-------- Source records --------
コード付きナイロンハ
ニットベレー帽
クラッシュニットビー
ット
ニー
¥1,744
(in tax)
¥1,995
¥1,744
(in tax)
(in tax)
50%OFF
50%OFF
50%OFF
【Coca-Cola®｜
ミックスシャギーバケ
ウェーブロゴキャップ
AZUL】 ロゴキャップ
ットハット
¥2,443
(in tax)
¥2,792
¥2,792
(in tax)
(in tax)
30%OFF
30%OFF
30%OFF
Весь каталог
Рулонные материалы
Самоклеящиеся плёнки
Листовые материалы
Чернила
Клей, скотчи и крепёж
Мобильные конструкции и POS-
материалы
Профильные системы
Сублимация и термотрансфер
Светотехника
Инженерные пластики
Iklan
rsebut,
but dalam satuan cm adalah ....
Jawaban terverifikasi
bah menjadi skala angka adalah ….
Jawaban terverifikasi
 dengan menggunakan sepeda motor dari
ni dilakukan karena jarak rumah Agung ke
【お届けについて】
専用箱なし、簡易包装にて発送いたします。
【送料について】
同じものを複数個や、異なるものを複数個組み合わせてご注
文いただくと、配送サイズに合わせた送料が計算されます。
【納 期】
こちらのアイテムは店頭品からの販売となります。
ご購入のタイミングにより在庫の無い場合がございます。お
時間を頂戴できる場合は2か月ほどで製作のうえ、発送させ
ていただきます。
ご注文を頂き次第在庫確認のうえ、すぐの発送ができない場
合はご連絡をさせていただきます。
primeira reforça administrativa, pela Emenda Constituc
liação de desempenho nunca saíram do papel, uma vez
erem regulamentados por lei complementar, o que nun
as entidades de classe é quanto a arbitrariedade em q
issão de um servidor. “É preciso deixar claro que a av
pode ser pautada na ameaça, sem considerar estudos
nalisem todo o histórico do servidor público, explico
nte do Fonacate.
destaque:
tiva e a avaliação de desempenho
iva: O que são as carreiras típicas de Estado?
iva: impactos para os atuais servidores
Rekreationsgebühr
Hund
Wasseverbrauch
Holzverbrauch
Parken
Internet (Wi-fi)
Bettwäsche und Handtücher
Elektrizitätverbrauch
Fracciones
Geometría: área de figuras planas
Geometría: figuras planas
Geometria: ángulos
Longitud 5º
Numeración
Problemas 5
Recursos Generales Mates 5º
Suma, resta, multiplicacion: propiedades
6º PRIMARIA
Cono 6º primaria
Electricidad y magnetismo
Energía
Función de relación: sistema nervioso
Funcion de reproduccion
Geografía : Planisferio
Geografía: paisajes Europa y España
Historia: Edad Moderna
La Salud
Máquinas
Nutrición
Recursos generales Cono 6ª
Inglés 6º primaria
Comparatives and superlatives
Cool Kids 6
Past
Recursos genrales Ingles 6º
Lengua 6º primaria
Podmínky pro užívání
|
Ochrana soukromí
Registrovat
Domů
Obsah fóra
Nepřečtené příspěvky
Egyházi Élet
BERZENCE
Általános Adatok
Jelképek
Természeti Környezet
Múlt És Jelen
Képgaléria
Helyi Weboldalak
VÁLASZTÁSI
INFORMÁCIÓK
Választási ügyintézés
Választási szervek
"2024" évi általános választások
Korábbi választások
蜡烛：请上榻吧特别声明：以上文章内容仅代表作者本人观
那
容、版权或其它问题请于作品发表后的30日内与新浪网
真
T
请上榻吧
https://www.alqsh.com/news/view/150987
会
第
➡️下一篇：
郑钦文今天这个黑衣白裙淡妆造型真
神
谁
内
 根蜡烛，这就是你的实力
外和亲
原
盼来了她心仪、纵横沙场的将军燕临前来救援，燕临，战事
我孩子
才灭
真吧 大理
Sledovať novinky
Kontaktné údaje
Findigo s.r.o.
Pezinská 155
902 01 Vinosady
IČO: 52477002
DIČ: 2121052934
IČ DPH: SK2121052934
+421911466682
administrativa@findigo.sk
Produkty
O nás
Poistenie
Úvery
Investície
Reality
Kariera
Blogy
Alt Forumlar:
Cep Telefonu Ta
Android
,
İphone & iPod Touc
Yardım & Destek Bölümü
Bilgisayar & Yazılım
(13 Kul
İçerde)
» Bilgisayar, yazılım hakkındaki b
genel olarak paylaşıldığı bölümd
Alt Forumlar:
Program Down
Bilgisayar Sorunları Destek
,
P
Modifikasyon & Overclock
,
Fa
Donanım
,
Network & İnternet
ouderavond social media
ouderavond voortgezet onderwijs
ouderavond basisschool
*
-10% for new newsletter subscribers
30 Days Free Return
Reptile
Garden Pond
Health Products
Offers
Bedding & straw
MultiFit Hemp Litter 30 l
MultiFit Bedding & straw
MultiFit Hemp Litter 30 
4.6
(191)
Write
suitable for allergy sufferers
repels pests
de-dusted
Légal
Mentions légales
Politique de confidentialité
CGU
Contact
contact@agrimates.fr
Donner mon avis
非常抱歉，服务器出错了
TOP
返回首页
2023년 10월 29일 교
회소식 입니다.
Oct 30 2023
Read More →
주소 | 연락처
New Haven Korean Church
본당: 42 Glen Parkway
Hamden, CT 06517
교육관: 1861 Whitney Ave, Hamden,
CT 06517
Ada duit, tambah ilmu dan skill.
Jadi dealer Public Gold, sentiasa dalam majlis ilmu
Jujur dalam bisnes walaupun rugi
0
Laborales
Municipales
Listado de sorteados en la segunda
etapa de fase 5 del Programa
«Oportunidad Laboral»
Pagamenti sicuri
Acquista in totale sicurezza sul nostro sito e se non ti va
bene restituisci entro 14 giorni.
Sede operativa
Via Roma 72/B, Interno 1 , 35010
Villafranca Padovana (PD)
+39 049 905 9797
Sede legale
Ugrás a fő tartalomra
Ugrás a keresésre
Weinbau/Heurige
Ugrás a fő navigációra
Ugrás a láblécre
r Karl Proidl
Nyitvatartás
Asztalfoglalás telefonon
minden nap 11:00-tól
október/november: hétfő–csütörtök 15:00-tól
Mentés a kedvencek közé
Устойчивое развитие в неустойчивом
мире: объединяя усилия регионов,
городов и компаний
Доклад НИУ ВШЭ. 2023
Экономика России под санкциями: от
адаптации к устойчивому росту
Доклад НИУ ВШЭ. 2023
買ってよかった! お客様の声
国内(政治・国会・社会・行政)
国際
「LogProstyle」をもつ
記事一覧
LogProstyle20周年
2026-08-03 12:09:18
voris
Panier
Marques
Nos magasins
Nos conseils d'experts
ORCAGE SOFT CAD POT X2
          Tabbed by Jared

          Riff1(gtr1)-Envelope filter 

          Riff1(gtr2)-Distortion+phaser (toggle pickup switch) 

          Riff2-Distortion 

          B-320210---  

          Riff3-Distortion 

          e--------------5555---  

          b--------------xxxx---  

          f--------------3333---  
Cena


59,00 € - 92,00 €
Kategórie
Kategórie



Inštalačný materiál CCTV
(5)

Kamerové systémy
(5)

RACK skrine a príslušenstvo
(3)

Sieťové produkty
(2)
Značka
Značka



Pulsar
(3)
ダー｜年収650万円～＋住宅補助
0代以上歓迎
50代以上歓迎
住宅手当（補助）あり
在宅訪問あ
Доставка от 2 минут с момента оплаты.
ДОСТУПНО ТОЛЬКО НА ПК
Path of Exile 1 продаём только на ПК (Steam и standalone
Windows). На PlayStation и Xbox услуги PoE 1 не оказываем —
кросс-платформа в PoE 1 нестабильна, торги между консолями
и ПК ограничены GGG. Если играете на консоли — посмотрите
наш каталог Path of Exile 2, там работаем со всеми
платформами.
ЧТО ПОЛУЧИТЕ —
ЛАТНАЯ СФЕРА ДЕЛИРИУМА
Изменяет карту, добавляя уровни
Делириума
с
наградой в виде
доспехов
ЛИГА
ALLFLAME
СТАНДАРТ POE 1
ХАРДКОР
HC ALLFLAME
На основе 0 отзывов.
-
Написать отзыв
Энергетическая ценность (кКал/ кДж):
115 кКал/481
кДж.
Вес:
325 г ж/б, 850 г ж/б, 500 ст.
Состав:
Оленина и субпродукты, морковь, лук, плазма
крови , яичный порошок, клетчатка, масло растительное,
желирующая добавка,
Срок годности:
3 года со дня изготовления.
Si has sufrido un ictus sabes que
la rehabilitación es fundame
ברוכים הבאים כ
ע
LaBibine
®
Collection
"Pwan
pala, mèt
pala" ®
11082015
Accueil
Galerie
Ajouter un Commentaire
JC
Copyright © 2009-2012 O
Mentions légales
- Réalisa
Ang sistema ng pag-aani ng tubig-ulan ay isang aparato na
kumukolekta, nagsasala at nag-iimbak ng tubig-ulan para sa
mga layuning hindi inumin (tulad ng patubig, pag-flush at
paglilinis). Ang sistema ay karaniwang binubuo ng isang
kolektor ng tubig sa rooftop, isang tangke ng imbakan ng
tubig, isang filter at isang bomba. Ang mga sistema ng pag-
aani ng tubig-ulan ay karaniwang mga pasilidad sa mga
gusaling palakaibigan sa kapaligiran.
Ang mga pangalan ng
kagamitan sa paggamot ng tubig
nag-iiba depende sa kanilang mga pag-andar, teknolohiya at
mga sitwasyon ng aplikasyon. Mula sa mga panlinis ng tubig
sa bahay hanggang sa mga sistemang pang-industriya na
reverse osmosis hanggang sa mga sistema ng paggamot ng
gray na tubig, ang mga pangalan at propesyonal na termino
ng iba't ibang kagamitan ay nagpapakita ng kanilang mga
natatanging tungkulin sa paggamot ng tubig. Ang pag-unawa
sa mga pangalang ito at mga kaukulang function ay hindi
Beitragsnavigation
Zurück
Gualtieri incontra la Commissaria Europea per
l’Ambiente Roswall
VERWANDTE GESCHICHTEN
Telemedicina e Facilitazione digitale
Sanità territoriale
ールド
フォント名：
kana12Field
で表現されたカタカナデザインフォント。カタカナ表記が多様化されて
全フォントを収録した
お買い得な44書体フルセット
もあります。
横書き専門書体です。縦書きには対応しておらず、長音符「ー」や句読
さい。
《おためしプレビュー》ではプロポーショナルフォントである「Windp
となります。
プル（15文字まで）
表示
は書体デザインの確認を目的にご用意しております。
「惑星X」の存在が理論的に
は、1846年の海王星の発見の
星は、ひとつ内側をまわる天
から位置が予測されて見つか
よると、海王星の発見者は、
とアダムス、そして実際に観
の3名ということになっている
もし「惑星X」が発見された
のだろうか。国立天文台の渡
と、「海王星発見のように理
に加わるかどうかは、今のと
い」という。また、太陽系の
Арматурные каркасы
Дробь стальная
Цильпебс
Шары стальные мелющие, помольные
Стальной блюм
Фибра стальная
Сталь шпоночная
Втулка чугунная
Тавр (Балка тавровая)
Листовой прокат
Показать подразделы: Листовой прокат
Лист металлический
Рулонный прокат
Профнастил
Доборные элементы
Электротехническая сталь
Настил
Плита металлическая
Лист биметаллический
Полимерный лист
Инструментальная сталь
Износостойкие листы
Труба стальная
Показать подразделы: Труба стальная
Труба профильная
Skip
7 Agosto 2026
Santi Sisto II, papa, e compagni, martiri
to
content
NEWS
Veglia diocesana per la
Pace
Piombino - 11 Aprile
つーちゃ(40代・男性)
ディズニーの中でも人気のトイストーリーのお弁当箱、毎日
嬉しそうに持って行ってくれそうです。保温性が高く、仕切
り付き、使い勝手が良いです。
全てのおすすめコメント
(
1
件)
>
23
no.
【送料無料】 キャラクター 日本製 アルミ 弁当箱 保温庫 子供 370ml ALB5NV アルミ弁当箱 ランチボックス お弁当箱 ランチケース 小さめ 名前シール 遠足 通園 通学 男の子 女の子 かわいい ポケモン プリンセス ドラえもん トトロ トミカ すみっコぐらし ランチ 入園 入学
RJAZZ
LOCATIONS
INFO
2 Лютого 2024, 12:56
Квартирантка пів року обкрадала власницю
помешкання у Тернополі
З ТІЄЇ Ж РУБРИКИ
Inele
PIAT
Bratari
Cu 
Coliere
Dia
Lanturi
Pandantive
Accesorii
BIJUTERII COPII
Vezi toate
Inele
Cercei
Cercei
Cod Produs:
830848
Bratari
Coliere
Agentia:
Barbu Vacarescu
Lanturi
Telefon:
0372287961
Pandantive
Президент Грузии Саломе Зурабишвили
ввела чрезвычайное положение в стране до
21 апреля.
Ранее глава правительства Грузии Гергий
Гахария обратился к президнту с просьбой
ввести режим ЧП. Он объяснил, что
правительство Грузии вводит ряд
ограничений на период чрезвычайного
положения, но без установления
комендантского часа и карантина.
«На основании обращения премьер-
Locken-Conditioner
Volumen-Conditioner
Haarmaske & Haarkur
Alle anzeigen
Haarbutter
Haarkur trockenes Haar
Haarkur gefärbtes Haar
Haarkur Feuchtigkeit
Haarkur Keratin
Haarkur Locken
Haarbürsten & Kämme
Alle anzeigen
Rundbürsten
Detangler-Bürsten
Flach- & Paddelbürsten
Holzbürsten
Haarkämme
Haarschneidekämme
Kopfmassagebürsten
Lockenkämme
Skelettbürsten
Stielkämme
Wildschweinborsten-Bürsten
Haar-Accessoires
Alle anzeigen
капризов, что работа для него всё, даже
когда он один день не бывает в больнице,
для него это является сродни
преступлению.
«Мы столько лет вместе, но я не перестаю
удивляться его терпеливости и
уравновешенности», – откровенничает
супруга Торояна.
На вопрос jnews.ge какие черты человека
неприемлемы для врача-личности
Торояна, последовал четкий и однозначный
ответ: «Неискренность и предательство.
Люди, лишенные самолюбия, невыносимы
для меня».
--------
**To-do item**
Nothing but an exact copy of the lines from the start of the entries through the line containing "Самоклеящиеся плёнки" belongs in the response.

**Solution for this problem**
コード付きナイロンハ
ニットベレー帽
クラッシュニットビー
ット
ニー
¥1,744
(in tax)
¥1,995
¥1,744
(in tax)
(in tax)
50%OFF
50%OFF
50%OFF
【Coca-Cola®｜
ミックスシャギーバケ
ウェーブロゴキャップ
AZUL】 ロゴキャップ
ットハット
¥2,443
(in tax)
¥2,792
¥2,792
(in tax)
(in tax)
30%OFF
30%OFF
30%OFF
Весь каталог
Рулонные материалы
Самоклеящиеся плёнки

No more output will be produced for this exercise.